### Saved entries
* * * * *
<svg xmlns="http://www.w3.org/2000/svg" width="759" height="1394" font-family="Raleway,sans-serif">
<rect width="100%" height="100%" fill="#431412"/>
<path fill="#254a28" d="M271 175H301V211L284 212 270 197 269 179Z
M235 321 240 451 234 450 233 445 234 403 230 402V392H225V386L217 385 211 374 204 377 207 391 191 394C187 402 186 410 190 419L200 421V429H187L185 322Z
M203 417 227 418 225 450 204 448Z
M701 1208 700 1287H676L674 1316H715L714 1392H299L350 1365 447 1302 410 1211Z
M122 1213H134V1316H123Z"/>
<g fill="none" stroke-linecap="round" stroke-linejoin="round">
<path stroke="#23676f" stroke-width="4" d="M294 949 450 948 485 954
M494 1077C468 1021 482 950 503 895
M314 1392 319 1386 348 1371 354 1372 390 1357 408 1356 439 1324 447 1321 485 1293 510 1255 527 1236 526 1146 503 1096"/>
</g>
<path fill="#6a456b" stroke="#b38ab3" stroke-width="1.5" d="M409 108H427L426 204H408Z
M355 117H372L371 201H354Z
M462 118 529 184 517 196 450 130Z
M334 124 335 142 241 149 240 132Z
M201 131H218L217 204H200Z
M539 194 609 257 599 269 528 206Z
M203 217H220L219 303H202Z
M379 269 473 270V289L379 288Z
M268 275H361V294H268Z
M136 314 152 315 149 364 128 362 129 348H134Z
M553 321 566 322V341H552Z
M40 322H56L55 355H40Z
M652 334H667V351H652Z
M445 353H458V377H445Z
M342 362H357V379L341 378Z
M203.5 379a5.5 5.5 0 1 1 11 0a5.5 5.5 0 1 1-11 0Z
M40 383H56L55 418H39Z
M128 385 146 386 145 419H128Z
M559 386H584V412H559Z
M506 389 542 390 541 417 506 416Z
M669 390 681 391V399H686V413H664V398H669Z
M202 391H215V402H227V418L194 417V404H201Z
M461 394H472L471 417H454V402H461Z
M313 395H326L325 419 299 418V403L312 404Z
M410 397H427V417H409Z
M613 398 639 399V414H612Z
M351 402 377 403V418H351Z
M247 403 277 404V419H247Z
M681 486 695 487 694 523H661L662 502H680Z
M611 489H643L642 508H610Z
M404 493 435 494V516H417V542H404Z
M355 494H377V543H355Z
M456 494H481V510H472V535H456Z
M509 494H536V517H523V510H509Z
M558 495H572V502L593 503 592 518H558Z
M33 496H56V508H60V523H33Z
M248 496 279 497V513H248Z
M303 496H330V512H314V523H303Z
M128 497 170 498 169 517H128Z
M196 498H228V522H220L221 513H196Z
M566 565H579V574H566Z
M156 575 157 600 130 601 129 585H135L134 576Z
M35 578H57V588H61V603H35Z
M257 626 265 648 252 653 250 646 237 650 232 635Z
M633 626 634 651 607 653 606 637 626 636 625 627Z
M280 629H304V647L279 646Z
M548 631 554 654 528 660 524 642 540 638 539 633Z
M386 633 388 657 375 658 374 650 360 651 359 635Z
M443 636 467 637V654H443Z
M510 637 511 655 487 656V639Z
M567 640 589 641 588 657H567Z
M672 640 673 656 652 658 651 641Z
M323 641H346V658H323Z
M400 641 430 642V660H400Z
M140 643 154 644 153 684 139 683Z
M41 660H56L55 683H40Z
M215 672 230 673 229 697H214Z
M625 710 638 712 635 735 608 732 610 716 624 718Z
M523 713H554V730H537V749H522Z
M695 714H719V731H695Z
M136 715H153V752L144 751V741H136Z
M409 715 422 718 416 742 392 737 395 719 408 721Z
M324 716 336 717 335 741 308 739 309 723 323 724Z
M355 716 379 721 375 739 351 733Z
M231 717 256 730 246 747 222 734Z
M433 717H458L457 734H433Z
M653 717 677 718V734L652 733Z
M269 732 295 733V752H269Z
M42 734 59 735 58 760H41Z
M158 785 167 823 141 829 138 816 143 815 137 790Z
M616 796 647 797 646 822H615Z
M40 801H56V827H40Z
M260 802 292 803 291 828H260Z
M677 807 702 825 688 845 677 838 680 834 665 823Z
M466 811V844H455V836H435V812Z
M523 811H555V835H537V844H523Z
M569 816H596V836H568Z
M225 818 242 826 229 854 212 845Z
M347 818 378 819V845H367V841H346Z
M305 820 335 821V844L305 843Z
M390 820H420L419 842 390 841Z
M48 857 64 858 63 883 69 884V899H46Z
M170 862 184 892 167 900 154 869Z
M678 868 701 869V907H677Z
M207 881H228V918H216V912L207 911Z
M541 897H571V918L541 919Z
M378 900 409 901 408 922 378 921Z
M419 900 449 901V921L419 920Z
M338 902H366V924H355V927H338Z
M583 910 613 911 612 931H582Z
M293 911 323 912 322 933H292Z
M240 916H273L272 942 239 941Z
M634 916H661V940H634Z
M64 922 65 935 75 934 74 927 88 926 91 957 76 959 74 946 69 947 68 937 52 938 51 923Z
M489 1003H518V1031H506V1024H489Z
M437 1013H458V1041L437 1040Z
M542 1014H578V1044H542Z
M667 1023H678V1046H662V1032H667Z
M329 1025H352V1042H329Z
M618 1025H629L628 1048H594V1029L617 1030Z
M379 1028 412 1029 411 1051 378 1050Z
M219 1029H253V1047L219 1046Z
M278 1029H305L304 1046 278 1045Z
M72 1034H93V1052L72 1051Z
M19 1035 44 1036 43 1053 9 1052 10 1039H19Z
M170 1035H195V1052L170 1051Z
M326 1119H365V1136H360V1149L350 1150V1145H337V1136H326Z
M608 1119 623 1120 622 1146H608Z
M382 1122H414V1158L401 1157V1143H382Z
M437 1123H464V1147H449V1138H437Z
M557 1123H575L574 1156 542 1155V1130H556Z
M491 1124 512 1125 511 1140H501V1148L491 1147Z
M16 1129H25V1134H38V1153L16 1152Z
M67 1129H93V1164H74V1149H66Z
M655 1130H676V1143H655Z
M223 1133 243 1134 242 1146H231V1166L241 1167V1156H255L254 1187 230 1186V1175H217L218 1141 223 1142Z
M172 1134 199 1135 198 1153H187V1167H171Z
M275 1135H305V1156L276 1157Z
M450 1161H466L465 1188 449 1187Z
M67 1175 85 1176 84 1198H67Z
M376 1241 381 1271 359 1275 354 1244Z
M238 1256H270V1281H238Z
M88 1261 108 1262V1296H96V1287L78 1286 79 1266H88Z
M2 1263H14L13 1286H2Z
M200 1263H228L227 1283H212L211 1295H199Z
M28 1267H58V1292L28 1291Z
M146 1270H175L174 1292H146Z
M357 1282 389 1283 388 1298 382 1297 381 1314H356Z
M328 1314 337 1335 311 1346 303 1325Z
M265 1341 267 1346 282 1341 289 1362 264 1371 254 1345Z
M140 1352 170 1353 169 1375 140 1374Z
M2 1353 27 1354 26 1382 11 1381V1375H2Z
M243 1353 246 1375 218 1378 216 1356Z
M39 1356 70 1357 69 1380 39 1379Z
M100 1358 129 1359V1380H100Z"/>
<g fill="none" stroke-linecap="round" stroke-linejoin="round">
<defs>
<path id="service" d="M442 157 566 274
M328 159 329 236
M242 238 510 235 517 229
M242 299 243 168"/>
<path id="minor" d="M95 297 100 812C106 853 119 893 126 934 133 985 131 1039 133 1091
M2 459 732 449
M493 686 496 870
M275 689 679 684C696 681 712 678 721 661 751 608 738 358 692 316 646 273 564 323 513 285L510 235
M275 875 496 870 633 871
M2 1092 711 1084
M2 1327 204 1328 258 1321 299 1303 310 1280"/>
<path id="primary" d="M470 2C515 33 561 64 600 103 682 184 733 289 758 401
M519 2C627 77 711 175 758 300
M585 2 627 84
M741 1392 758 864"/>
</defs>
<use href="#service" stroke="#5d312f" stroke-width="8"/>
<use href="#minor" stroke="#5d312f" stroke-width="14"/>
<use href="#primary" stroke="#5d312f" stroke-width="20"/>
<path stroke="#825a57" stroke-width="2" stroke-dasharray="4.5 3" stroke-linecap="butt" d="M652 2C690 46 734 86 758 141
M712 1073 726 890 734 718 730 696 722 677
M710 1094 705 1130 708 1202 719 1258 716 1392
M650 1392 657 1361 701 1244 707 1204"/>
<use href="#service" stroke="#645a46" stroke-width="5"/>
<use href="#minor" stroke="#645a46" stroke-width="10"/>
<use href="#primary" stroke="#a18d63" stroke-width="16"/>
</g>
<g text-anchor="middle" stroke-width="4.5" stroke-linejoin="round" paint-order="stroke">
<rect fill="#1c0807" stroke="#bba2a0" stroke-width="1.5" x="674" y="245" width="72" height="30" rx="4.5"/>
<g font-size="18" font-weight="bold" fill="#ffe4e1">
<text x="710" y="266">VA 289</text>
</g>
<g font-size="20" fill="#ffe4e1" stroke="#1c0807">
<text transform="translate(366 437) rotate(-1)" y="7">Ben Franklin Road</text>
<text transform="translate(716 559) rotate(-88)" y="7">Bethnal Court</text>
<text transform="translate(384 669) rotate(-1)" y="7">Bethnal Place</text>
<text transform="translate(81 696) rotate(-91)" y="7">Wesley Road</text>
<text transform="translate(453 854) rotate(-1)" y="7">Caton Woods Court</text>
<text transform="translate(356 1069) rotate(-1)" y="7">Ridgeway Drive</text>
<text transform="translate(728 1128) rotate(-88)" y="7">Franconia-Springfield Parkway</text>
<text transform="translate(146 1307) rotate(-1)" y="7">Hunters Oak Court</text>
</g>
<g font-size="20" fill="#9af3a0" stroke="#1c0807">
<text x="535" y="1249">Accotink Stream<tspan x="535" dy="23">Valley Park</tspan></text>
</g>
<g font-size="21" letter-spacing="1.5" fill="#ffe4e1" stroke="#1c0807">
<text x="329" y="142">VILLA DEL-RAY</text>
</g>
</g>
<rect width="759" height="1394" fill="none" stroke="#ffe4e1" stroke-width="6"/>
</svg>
* * * * *
### Task instructions
Copy every line above in which the string "Court" shows up.

### Solution
<text transform="translate(716 559) rotate(-88)" y="7">Bethnal Court</text>
<text transform="translate(453 854) rotate(-1)" y="7">Caton Woods Court</text>
<text transform="translate(146 1307) rotate(-1)" y="7">Hunters Oak Court</text>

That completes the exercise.